The first generation of bike sharing started in Amsterdam in 1968 where free white bikes were left at key points around the inner core - an exciting concept yet too unorganized (bikes were rapidly trashed or stolen) to morph into reliable urban transport. The second generation used coin-op or cash systems to rent out bikes for short city hops.

2008-11-11-Montrealbixiprogram.jpg

Now RFID (radio frequency identification) tags and Smart Card payment systems have created a third generation of bike share programs popping up all over Europe and finally starting to penetrate North America.

TIME just gave Montreal's public bike system Bixi an award as one of the 50 best inventions of 2008, even though Bixi will not formally launch with 2,400 bikes until April 2009 - it now has around 40 demonstration bikes. Bixi bikes are RFID enabled, but TIME also lauded the rugged components on the bikes and the fact that that bike rack stations are web-enabled and solar powered. And Bixi bikes are locally assembled, in Quebec.

On the downside, Montreal's real winters means Bixi will run only from April through November. That seems a bit short-sighted, as once you start relying on a bike, inclement weather is only a signal for better clothing, not a riding deterrent.

The most exciting thing about the higher profile of bike sharing is that the systems are finally making their way to more Canadian and American cities. Washington, DC is perhaps fitting as the home of one of the first U.S. bike share programs, SmartBike DC, with ten bike rack stations.

And that means a handful of other U.S. cities will be playing catch-up in the next year to roll out their own programs. Denver and Minneapolis-St. Paul have a one-up on other cities such as San Francisco, as Freewheelin' implemented temporary bike sharing in both those cities as a highlight of the Democratic and Republican national conventions this year. Freewheelin' also installed a small-scale bike sharing in Louisville, KY for the Ideafest convention.

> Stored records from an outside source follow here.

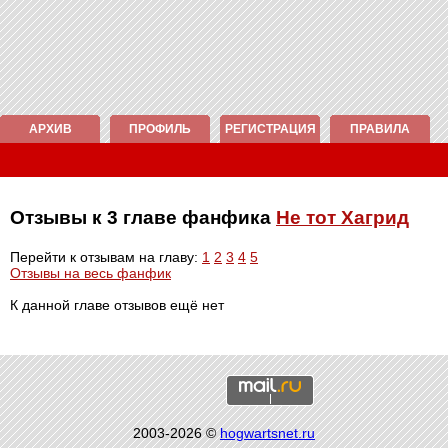
АРХИВ
ПРОФИЛЬ
РЕГИСТРАЦИЯ
ПРАВИЛА
Отзывы к 3 главе фанфика
Не тот Хагрид
Перейти к отзывам на главу:
1
2
3
4
5
Отзывы на весь фанфик
К данной главе отзывов ещё нет
2003-2026 ©
hogwartsnet.ru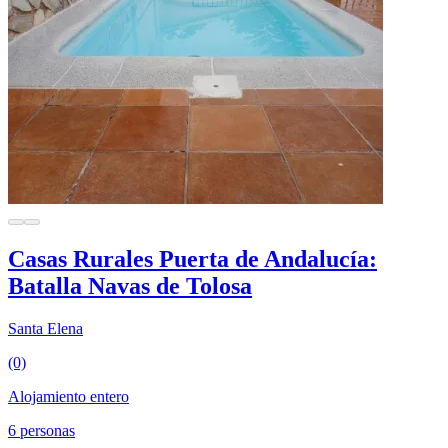
Casas Rurales Puerta de Andalucía:
Batalla Navas de Tolosa
Santa Elena
(0)
Alojamiento entero
6 personas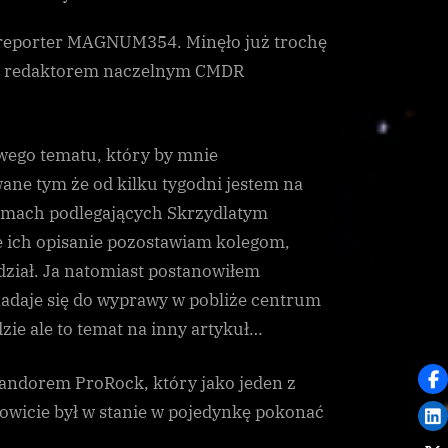
Thargoid
 reporter MAGNUM354. Minęło już trochę
pokonany
przez
ym redaktorem naczelnym CMDR
samotnego
pilota!
awego tematu, który by mnie
ne tym że od kilku tygodni jestem na
temach podlegających Skrzydlatym
e ich opisanie pozostawiam kolegom,
 udział. Ja natomiast postanowiłem
adaje się do wyprawy w pobliże centrum
dzie ale to temat na inny artykuł…
andorem ProRock, który jako jeden z
wicie był w stanie w pojedynkę pokonać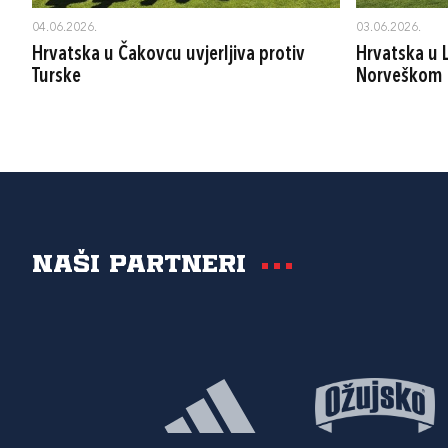
04.06.2026.
03.06.2026.
Hrvatska u Čakovcu uvjerljiva protiv
Hrvatska u 
Turske
Norveškom
Naši partneri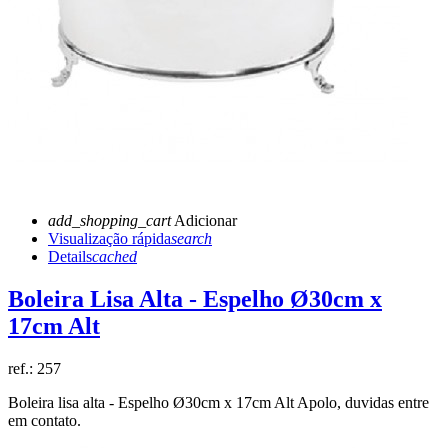
add_shopping_cart
Adicionar
Visualização rápida
search
Details
cached
Boleira Lisa Alta - Espelho Ø30cm x
17cm Alt
ref.:
257
Boleira lisa alta - Espelho Ø30cm x 17cm Alt Apolo, duvidas entre
em contato.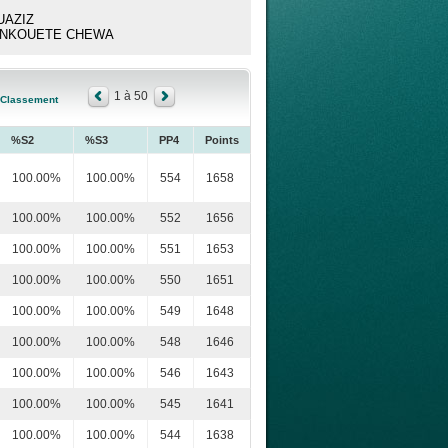
UAZIZ
hat NKOUETE CHEWA
1 à 50
Classement
%S2
%S3
PP4
Points
100.00%
100.00%
554
1658
100.00%
100.00%
552
1656
100.00%
100.00%
551
1653
100.00%
100.00%
550
1651
100.00%
100.00%
549
1648
100.00%
100.00%
548
1646
100.00%
100.00%
546
1643
100.00%
100.00%
545
1641
100.00%
100.00%
544
1638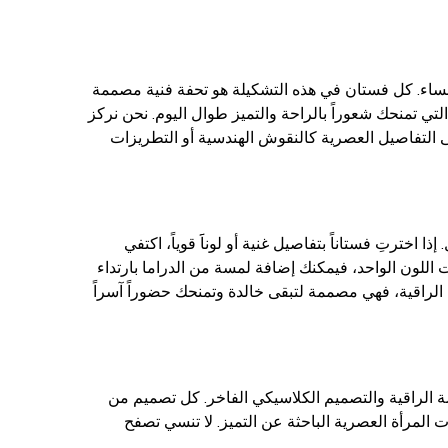
في عالم أزياء النساء. كل فستان في هذه التشكيلة هو تحفة فنية مصممة
 التي تمنحك شعوراً بالراحة والتميز طوال اليوم. نحن نركز
 التفاصيل العصرية كالنقوش الهندسية أو التطريزات
 أو متوسطة الطول. إذا اخترتِ فستاناً بتفاصيل غنية أو لوناََ قوياً، اكتفي
اللون الواحد، فيمكنك إضافة لمسة من الدراما بارتداء
لراقية، فهي مصممة لتبقى خالدة وتمنحك حضوراً آسراً
ة الراقية والتصميم الكلاسيكي الفاخر. كل تصميم من
 تطلعات المرأة العصرية الباحثة عن التميز. لا تنسي تصفح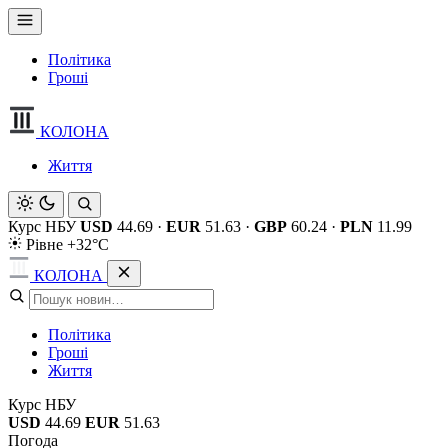
Політика
Гроші
КОЛОНА
Життя
Курс НБУ
USD
44.69
·
EUR
51.63
·
GBP
60.24
·
PLN
11.99
Рівне +32°C
КОЛОНА
Політика
Гроші
Життя
Курс НБУ
USD
44.69
EUR
51.63
Погода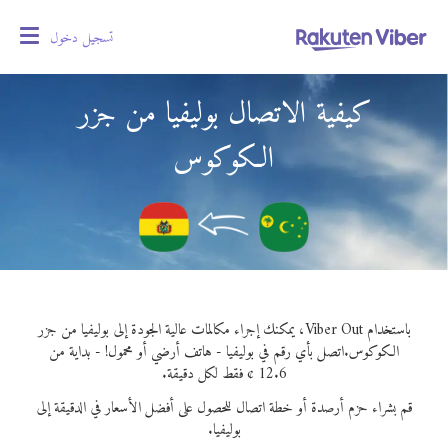
تسجيل دخول
oggle
gation
كيفية الاتصال بوليفيا من جزر
الكوكوس
باستخدام Viber Out، يمكنك إجراء مكالمات عالية الجودة إلى بوليفيا من جزر
الكوكوس.
اتصل بأي رقم في بوليفيا - هاتف أرضي أو محمول! - بداية من
12.6 ¢ فقط لكل دقيقة.
قم بشراء حزم أرصدة أو خطة اتصال للحصول على أفضل الأسعار في الدقيقة إلى
بوليفيا.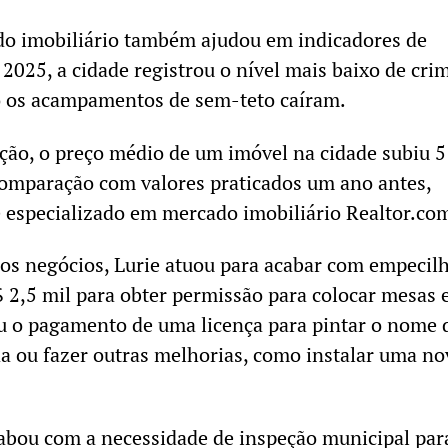
o imobiliário também ajudou em indicadores de
 2025, a cidade registrou o nível mais baixo de cri
 os acampamentos de sem-teto caíram.
ção, o preço médio de um imóvel na cidade subiu 
omparação com valores praticados um ano antes,
 especializado em mercado imobiliário Realtor.co
s negócios, Lurie atuou para acabar com empecil
2,5 mil para obter permissão para colocar mesas 
ou o pagamento de uma licença para pintar o nome 
a ou fazer outras melhorias, como instalar uma no
abou com a necessidade de inspeção municipal pa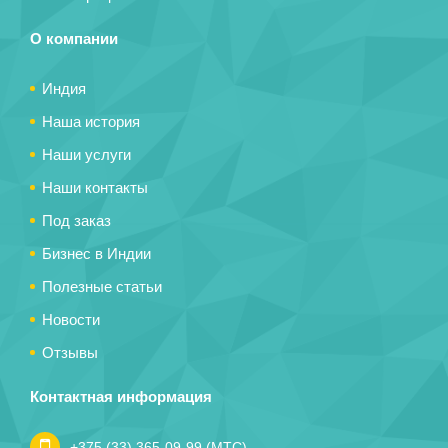
О компании
Индия
Наша история
Наши услуги
Наши контакты
Под заказ
Бизнес в Индии
Полезные статьи
Новости
Отзывы
Контактная информация
+375 (33) 365-09-99 (МТС)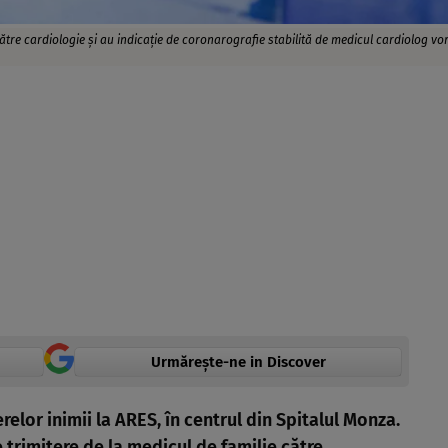
 către cardiologie și au indicație de coronarografie stabilită de medicul cardiolog vo
Urmărește-ne in Discover
elor inimii la ARES, în centrul din Spitalul Monza.
e trimitere de la medicul de familie către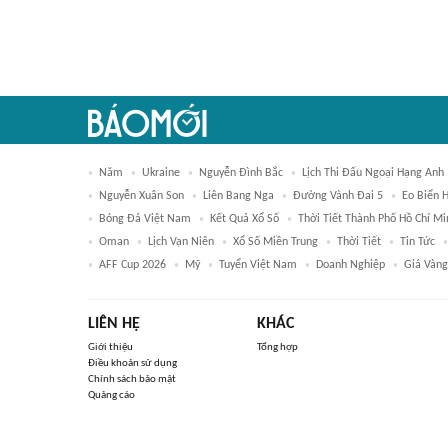
Năm
Ukraine
Nguyễn Đình Bắc
Lịch Thi Đấu Ngoại Hạng Anh
Nguyễn Xuân Son
Liên Bang Nga
Đường Vành Đai 5
Eo Biển 
Bóng Đá Việt Nam
Kết Quả Xổ Số
Thời Tiết Thành Phố Hồ Chí Mi
Oman
Lịch Vạn Niên
Xổ Số Miền Trung
Thời Tiết
Tin Tức
AFF Cup 2026
Mỹ
Tuyển Việt Nam
Doanh Nghiệp
Giá Vàng
LIÊN HỆ
KHÁC
Giới thiệu
Tổng hợp
Điều khoản sử dụng
Chính sách bảo mật
Quảng cáo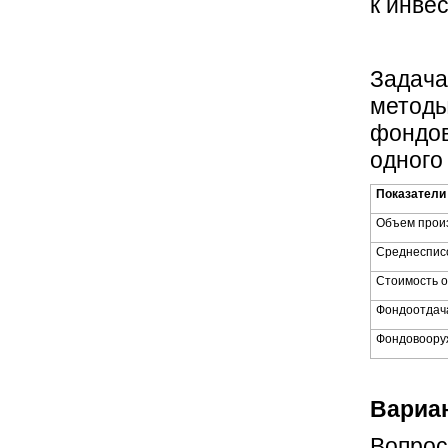
к инве
Задача
методы
фондов
одного
Показатели
Объем прои
Среднесписо
Стоимость 
Фондоотдач
Фондовоору
Вариан
Вопрос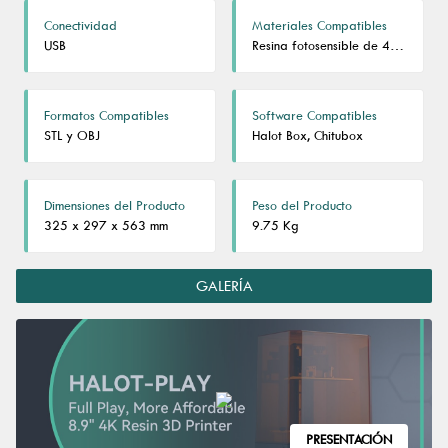
Conectividad
Materiales Compatibles
USB
Resina fotosensible de 405nm
Formatos Compatibles
Software Compatibles
STL y OBJ
Halot Box, Chitubox
Dimensiones del Producto
Peso del Producto
325 x 297 x 563 mm
9.75 Kg
GALERÍA
PRESENTACIÓN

SF is straining to produce a bike-share system, Albuquerque's will be in place by next summer, and Boston is planning a 2010 launch for bike sharing. New York and Philadelphia are pondering their options. In the meantime, bike-sharing for university campuses is also set to boom, with NYU and the University of Minnesota designing programs.

Bike share programs aren't problem free - there are the hurdles of car-centric infrastructures, equitable pricing and even helmet concerns to overcome, but it is great that so many U.S. cities are beginning to give the bicycle it due in improving citizen health and city air. Now don't forget the suburbs!